**WHAT IS BEING ASKED**
Word for word, restate each entry in the listing below.

**WORKING DATA**
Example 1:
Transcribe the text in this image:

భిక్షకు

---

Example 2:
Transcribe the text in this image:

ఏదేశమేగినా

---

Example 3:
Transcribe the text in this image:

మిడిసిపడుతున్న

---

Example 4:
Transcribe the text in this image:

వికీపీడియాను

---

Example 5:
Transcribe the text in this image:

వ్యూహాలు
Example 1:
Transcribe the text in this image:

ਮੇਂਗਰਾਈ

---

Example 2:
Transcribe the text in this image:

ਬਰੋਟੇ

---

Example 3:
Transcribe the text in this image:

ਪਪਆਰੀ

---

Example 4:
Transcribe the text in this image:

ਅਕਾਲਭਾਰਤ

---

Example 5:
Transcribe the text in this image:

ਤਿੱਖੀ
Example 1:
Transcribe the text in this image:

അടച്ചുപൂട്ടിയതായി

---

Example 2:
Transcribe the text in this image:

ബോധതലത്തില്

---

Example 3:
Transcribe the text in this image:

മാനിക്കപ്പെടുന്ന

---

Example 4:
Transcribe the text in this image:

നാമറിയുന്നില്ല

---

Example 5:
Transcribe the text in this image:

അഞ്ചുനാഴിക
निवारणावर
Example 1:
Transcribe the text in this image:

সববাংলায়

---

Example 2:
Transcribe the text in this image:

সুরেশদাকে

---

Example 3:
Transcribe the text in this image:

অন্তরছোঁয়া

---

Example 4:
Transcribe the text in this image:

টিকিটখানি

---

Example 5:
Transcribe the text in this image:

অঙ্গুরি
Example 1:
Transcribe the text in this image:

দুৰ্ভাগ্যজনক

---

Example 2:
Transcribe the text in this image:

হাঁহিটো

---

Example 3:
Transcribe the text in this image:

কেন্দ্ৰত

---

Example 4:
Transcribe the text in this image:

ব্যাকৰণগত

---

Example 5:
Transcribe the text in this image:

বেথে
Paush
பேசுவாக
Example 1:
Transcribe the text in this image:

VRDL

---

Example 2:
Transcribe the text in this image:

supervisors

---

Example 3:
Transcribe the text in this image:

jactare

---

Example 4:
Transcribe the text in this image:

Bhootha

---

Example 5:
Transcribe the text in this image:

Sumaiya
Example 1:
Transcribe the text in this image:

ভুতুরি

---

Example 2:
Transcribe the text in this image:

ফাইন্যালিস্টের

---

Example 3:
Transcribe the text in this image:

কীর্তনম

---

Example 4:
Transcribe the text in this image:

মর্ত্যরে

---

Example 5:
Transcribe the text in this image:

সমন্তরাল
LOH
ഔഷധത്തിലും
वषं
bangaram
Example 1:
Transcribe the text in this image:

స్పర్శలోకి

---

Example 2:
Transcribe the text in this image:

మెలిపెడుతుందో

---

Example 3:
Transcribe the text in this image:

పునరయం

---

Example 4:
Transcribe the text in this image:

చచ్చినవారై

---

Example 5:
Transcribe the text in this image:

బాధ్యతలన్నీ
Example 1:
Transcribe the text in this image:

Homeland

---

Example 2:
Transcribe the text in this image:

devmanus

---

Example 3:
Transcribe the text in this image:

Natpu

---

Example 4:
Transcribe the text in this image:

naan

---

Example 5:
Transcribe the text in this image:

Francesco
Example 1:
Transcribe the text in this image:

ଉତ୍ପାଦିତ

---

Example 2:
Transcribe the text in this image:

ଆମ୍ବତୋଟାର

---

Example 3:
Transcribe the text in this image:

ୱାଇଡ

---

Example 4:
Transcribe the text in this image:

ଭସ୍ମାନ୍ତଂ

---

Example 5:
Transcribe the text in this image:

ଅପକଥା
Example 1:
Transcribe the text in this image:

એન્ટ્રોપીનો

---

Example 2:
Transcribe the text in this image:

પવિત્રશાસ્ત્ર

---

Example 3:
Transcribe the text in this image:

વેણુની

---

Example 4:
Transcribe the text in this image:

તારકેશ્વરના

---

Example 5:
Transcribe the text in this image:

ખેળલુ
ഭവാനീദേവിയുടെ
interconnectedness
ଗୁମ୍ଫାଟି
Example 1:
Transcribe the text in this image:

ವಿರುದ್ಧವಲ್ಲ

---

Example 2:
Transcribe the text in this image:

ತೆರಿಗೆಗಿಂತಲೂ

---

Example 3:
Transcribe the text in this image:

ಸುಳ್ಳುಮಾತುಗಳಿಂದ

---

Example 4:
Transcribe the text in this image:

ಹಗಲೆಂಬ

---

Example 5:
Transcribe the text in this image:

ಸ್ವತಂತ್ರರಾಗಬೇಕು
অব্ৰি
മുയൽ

**FINISHED EXERCISE**
Example 1:
Transcribe the text in this image:

భిక్షకు

---

Example 2:
Transcribe the text in this image:

ఏదేశమేగినా

---

Example 3:
Transcribe the text in this image:

మిడిసిపడుతున్న

---

Example 4:
Transcribe the text in this image:

వికీపీడియాను

---

Example 5:
Transcribe the text in this image:

వ్యూహాలు
Example 1:
Transcribe the text in this image:

ਮੇਂਗਰਾਈ

---

Example 2:
Transcribe the text in this image:

ਬਰੋਟੇ

---

Example 3:
Transcribe the text in this image:

ਪਪਆਰੀ

---

Example 4:
Transcribe the text in this image:

ਅਕਾਲਭਾਰਤ

---

Example 5:
Transcribe the text in this image:

ਤਿੱਖੀ
Example 1:
Transcribe the text in this image:

അടച്ചുപൂട്ടിയതായി

---

Example 2:
Transcribe the text in this image:

ബോധതലത്തില്

---

Example 3:
Transcribe the text in this image:

മാനിക്കപ്പെടുന്ന

---

Example 4:
Transcribe the text in this image:

നാമറിയുന്നില്ല

---

Example 5:
Transcribe the text in this image:

അഞ്ചുനാഴിക
निवारणावर
Example 1:
Transcribe the text in this image:

সববাংলায়

---

Example 2:
Transcribe the text in this image:

সুরেশদাকে

---

Example 3:
Transcribe the text in this image:

অন্তরছোঁয়া

---

Example 4:
Transcribe the text in this image:

টিকিটখানি

---

Example 5:
Transcribe the text in this image:

অঙ্গুরি
Example 1:
Transcribe the text in this image:

দুৰ্ভাগ্যজনক

---

Example 2:
Transcribe the text in this image:

হাঁহিটো

---

Example 3:
Transcribe the text in this image:

কেন্দ্ৰত

---

Example 4:
Transcribe the text in this image:

ব্যাকৰণগত

---

Example 5:
Transcribe the text in this image:

বেথে
Paush
பேசுவாக
Example 1:
Transcribe the text in this image:

VRDL

---

Example 2:
Transcribe the text in this image:

supervisors

---

Example 3:
Transcribe the text in this image:

jactare

---

Example 4:
Transcribe the text in this image:

Bhootha

---

Example 5:
Transcribe the text in this image:

Sumaiya
Example 1:
Transcribe the text in this image:

ভুতুরি

---

Example 2:
Transcribe the text in this image:

ফাইন্যালিস্টের

---

Example 3:
Transcribe the text in this image:

কীর্তনম

---

Example 4:
Transcribe the text in this image:

মর্ত্যরে

---

Example 5:
Transcribe the text in this image:

সমন্তরাল
LOH
ഔഷധത്തിലും
वषं
bangaram
Example 1:
Transcribe the text in this image:

స్పర్శలోకి

---

Example 2:
Transcribe the text in this image:

మెలిపెడుతుందో

---

Example 3:
Transcribe the text in this image:

పునరయం

---

Example 4:
Transcribe the text in this image:

చచ్చినవారై

---

Example 5:
Transcribe the text in this image:

బాధ్యతలన్నీ
Example 1:
Transcribe the text in this image:

Homeland

---

Example 2:
Transcribe the text in this image:

devmanus

---

Example 3:
Transcribe the text in this image:

Natpu

---

Example 4:
Transcribe the text in this image:

naan

---

Example 5:
Transcribe the text in this image:

Francesco
Example 1:
Transcribe the text in this image:

ଉତ୍ପାଦିତ

---

Example 2:
Transcribe the text in this image:

ଆମ୍ବତୋଟାର

---

Example 3:
Transcribe the text in this image:

ୱାଇଡ

---

Example 4:
Transcribe the text in this image:

ଭସ୍ମାନ୍ତଂ

---

Example 5:
Transcribe the text in this image:

ଅପକଥା
Example 1:
Transcribe the text in this image:

એન્ટ્રોપીનો

---

Example 2:
Transcribe the text in this image:

પવિત્રશાસ્ત્ર

---

Example 3:
Transcribe the text in this image:

વેણુની

---

Example 4:
Transcribe the text in this image:

તારકેશ્વરના

---

Example 5:
Transcribe the text in this image:

ખેળલુ
ഭവാനീദേവിയുടെ
interconnectedness
ଗୁମ୍ଫାଟି
Example 1:
Transcribe the text in this image:

ವಿರುದ್ಧವಲ್ಲ

---

Example 2:
Transcribe the text in this image:

ತೆರಿಗೆಗಿಂತಲೂ

---

Example 3:
Transcribe the text in this image:

ಸುಳ್ಳುಮಾತುಗಳಿಂದ

---

Example 4:
Transcribe the text in this image:

ಹಗಲೆಂಬ

---

Example 5:
Transcribe the text in this image:

ಸ್ವತಂತ್ರರಾಗಬೇಕು
অব্ৰি
മുയൽ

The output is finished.